▶ Tarefas
#1 Segundo a notícia sobre a progressão de regime, em que unidade prisional Gilbson cumpria pena antes de ser transferido para Brasília?
#2 Retome a notícia sobre a progressão de regime a partir do ponto em que ela termina.

BRASÍLIA, 22 de maio de 2026 — O ministro Flávio Dino concedeu progressão para o regime semiaberto a Gilbson César Soares Cutrim, condenado pelo assassinato do empresário João Bosco Oliveira Sobrinho. O crime ocorreu em agosto de 2022, na área externa do Edifício Tech Office, no bairro Ponta d’Areia, em São Luís, quando a vítima foi morta a tiros.
Gilbson cumpria pena na Penitenciária de Pedrinhas, localizada na zona rural da capital maranhense. No entanto, ele foi transferido para Brasília no ano passado por determinação de Flávio Dino. A defesa alegou que o detento sofria ameaças de morte dentro do sistema prisional do Maranhão.
Dino também concedeu habeas corpus autorizando a permanência de Gilbson César Soares Cutrim no sistema prisional do Distrito Federal. Além disso, a decisão permitiu a mudança do regime fechado para o semiaberto.

▶ Dados registrados
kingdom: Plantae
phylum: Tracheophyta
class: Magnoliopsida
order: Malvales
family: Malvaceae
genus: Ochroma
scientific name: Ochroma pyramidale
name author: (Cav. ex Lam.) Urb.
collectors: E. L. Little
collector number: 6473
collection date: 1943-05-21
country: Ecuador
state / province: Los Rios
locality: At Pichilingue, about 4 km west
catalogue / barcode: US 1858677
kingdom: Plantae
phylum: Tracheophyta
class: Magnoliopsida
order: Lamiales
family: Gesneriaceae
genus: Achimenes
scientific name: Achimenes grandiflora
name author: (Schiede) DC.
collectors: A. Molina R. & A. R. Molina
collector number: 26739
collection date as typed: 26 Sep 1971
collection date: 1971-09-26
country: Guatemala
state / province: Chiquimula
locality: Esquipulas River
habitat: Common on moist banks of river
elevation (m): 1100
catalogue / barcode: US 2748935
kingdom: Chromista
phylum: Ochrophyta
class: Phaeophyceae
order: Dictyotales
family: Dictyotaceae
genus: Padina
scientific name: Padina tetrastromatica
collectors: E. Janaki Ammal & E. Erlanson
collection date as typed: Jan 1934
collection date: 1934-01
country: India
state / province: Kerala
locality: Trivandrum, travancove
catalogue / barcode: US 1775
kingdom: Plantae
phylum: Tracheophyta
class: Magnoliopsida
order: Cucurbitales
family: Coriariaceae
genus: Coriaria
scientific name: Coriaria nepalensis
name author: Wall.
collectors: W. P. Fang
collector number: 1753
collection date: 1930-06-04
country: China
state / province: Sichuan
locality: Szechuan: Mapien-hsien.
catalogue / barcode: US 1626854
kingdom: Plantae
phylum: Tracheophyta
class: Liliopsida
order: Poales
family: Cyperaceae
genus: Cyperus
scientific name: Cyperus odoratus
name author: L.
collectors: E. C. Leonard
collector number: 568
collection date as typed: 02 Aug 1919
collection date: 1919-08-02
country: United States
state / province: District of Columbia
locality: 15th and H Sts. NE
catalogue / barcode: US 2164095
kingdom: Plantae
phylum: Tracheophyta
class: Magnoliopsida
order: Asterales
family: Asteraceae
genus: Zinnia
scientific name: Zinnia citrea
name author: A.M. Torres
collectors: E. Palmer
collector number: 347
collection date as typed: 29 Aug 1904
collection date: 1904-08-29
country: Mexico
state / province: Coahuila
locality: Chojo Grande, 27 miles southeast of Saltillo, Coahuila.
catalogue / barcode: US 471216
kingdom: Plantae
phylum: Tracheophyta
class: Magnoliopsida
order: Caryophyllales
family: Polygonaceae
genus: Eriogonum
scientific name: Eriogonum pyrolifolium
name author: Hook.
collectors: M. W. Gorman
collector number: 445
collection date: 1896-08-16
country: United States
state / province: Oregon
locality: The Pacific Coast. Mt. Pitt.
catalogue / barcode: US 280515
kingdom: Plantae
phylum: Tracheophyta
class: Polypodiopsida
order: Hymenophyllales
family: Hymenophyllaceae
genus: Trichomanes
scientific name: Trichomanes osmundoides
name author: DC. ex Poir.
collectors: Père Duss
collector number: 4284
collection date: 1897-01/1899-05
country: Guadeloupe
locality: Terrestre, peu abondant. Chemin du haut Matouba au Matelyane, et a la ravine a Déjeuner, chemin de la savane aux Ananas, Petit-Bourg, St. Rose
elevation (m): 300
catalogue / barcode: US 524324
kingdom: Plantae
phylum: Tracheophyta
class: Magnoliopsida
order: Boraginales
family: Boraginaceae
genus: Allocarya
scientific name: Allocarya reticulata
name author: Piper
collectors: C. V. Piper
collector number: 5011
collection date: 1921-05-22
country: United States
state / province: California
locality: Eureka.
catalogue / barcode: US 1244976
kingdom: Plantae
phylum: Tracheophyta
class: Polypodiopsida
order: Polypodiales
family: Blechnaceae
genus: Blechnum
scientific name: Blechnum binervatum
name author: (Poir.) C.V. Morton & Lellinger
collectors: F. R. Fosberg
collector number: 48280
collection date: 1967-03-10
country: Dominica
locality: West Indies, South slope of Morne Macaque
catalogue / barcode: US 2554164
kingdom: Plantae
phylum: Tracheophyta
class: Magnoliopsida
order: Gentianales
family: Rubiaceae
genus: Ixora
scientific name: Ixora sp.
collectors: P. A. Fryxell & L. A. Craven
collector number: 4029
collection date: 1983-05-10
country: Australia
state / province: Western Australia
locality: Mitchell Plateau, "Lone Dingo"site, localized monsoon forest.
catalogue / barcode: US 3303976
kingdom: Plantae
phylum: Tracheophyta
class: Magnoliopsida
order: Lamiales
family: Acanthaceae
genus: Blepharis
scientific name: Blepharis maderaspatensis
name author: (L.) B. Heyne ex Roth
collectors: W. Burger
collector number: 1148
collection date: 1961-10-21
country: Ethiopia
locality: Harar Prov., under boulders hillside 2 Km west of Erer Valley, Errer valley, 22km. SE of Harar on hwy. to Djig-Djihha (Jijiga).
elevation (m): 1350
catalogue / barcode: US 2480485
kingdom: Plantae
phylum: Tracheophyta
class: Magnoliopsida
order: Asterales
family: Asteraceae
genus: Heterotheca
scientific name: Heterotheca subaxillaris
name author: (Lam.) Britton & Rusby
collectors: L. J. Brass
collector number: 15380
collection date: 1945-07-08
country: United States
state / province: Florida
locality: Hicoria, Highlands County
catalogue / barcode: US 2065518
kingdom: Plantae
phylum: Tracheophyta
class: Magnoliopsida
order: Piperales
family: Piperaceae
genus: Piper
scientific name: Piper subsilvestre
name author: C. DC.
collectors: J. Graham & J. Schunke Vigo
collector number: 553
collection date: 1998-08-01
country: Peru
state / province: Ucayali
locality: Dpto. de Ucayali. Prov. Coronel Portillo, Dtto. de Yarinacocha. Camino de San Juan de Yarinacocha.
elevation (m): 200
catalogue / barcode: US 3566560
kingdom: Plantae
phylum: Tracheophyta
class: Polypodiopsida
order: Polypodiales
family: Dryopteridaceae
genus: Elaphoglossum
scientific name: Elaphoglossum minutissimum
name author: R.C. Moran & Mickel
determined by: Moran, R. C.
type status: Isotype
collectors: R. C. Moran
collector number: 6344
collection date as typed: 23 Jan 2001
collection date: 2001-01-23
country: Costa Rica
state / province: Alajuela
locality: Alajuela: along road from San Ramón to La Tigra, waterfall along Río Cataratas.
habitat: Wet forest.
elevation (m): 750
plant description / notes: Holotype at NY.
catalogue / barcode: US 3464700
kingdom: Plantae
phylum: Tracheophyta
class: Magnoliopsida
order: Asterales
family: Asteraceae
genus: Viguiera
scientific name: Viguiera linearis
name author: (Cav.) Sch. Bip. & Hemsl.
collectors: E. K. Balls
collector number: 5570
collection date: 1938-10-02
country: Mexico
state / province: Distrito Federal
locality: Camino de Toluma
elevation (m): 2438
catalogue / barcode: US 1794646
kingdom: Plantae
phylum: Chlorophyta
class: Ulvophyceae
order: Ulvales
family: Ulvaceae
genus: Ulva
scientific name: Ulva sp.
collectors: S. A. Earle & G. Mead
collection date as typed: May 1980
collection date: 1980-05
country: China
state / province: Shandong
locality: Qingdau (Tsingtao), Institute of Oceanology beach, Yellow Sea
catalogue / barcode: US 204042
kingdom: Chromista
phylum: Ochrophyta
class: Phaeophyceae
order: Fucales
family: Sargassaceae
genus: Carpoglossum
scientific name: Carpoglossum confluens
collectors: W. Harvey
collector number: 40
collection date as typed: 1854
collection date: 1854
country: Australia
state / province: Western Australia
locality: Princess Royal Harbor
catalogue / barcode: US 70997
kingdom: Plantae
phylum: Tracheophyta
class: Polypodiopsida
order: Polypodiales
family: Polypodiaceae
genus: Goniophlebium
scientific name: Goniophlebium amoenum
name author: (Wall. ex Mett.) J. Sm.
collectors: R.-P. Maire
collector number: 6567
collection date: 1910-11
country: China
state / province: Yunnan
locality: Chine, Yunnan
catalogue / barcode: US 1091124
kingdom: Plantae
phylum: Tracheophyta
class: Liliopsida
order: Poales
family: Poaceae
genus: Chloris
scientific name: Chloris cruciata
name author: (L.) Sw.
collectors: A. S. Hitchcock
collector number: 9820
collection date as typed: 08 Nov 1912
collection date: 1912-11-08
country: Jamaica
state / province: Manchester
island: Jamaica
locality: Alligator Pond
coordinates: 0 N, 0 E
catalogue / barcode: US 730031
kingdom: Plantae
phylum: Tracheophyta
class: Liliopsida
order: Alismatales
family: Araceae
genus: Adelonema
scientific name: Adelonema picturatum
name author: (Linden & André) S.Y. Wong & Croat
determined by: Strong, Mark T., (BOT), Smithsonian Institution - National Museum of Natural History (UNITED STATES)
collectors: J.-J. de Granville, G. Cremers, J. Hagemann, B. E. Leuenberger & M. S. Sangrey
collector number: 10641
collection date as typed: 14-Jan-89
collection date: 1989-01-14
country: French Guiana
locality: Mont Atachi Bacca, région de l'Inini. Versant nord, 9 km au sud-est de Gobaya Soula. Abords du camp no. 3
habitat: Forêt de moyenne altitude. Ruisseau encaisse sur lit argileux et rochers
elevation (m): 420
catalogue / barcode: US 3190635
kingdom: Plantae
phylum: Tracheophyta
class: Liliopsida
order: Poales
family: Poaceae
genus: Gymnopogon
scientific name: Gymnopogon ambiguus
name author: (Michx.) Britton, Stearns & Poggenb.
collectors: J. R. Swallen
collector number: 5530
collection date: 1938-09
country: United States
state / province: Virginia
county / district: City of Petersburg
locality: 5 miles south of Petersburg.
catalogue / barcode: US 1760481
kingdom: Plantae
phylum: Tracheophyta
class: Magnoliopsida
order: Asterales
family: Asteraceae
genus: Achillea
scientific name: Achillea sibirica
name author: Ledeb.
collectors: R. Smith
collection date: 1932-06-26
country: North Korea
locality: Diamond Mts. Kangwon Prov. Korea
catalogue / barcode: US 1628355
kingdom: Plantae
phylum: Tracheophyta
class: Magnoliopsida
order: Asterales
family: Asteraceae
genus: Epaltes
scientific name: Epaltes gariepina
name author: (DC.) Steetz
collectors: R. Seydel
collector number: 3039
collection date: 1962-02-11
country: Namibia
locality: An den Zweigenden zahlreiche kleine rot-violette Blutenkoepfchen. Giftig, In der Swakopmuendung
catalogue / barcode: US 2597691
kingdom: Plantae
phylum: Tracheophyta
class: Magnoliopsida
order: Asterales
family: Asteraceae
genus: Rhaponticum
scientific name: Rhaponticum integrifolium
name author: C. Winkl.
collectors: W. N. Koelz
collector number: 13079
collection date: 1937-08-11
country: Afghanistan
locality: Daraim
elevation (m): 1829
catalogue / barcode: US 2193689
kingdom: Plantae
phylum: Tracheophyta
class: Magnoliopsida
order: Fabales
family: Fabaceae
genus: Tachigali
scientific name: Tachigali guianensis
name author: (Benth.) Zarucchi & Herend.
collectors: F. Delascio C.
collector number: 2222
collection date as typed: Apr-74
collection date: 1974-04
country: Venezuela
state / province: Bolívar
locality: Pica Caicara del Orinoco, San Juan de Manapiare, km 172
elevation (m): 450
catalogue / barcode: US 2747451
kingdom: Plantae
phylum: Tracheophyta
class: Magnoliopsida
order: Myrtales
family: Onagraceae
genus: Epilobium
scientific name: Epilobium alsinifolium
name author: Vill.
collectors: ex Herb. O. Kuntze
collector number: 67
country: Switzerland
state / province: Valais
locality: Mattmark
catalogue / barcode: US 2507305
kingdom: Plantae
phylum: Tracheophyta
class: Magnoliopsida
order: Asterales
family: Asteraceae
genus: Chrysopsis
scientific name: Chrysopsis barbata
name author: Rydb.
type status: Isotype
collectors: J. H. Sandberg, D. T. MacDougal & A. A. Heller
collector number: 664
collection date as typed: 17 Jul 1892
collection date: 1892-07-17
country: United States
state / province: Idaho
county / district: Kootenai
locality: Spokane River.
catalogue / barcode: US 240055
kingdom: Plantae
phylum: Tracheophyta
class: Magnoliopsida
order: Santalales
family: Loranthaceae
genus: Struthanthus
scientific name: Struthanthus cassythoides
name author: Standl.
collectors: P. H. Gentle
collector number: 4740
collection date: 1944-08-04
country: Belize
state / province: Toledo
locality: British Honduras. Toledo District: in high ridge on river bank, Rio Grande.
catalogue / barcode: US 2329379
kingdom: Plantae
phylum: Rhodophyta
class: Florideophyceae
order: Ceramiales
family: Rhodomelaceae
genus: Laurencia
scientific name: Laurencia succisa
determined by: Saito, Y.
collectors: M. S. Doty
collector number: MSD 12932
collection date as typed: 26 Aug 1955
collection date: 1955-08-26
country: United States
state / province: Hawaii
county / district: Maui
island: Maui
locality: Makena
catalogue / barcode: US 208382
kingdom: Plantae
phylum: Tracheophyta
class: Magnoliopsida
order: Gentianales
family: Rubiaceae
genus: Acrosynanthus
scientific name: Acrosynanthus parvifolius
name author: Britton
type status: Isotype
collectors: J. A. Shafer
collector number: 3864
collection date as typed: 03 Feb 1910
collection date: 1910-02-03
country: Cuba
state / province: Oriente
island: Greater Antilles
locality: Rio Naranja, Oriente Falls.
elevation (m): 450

▶ Respostas por tarefa
#1 Na Penitenciária de Pedrinhas, na zona rural da capital maranhense.

#2
Durante depoimento prestado nas investigações do Caso Tech Office, Gilbson afirmou que matou João Bosco após receber ameaças relacionadas ao repasse de 50% de um montante de R$ 788 mil. Segundo o condenado, o valor fazia parte do pagamento de um processo envolvendo uma empresa de segurança junto à Secretaria de Estado da Educação.
De acordo com o depoimento, o processo citado tinha relação com contratos do ano de 2014. Gilbson também declarou que parte do valor teria sido exigida por políticos com influência na pasta estadual.